Checking whether a PDF file is Searchable
- Written by Matthew
Some PDFs are searchable: others are not. Given a collection of PDF documents, this script sorts them into one of two folders. Documents where the text is searchable are placed in one folder and documents that do not (yet) contain searchable text, are placed in the other.
The download below is a so-called "batch sequence". Batch sequences offer an easy way of carrying out a series of actions on PDF documents in Adobe Acrobat. They are stored in separate text files with the extension .sequ. The Help in your version of Acrobat tells you where they should be copied to and how to run them.
Requirements: Adobe Acrobat (Acrobat Reader is not sufficient).
Someone had a problem with "a huge project" that required PDF files to be OCR-ed to make the text in them searchable. Some of the files however had already been OCR-ed and he wanted to find those file that had not yet been processed.

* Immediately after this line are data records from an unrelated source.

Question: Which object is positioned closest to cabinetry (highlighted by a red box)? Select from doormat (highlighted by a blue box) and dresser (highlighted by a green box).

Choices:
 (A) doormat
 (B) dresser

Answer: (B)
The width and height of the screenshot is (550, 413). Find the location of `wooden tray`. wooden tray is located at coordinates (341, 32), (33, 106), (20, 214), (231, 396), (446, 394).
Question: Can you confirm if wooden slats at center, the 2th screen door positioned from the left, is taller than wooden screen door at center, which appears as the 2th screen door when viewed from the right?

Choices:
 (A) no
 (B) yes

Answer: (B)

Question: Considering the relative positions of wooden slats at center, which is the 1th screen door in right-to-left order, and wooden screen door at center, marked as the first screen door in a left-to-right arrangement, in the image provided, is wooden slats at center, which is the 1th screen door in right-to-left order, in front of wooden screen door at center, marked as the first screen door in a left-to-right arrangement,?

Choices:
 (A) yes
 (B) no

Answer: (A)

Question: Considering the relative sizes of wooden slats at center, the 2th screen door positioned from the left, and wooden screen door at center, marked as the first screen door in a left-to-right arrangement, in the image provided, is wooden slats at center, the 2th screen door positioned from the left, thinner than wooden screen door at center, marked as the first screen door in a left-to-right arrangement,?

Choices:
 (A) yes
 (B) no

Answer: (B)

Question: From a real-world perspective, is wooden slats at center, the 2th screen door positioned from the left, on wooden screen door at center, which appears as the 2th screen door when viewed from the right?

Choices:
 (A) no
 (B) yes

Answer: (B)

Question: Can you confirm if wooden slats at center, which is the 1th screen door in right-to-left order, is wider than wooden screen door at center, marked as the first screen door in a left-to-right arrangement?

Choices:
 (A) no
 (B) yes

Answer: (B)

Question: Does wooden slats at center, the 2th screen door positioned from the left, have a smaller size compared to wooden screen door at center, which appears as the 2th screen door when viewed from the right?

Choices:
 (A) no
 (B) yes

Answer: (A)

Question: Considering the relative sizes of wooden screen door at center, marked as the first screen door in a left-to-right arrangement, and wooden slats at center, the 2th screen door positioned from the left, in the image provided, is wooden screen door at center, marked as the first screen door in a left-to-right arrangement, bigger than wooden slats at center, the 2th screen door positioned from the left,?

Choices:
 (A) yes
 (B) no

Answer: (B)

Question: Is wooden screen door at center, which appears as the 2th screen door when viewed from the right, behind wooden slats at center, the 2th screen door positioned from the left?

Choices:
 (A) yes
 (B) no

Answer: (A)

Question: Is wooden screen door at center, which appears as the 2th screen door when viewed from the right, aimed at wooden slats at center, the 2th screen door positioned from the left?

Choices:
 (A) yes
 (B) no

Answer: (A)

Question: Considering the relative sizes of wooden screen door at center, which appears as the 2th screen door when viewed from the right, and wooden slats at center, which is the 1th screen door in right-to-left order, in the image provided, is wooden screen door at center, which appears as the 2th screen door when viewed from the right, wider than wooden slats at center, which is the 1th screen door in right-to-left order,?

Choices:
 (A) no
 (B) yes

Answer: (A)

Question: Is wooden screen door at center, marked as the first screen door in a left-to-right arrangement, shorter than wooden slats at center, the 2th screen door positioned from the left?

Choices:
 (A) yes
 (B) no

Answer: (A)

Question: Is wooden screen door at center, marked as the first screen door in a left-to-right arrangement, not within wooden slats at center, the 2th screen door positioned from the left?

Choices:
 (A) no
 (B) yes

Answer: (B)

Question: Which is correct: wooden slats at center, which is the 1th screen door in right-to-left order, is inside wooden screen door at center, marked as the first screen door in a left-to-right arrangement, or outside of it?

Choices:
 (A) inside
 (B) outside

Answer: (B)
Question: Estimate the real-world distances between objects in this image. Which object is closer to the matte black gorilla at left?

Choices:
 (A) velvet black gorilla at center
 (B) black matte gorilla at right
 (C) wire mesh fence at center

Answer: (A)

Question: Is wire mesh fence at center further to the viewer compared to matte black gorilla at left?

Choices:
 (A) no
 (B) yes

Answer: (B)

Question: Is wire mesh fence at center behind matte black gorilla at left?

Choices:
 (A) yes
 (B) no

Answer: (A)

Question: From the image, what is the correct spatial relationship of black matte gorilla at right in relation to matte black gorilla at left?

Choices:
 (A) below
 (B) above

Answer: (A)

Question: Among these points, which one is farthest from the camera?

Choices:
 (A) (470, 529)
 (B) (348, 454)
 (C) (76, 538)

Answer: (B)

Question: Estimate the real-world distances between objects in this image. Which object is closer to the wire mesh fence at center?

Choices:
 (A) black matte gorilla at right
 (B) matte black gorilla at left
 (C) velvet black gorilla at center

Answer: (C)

A PDF document may contain text in either of two ways. If the text is in there as an image, it cannot be searched. Text can be searched only if it is present really as text. OCR is how you add an additional text layer to a PDF that contains the words as an image. Thus, a file that has been OCR-ed will contain words, and one that hasn't will not. Our batch sequence simply uses the word count on each document to divide the collection into two groups of documents. Those with zero words have not yet been OCR-ed and are placed in one folder. Documents with one or more words have already been OCR-ed and are placed in another folder.
(Thanks to Michael J Evering II for observing that we can stop checking after finding the first page which contains words.)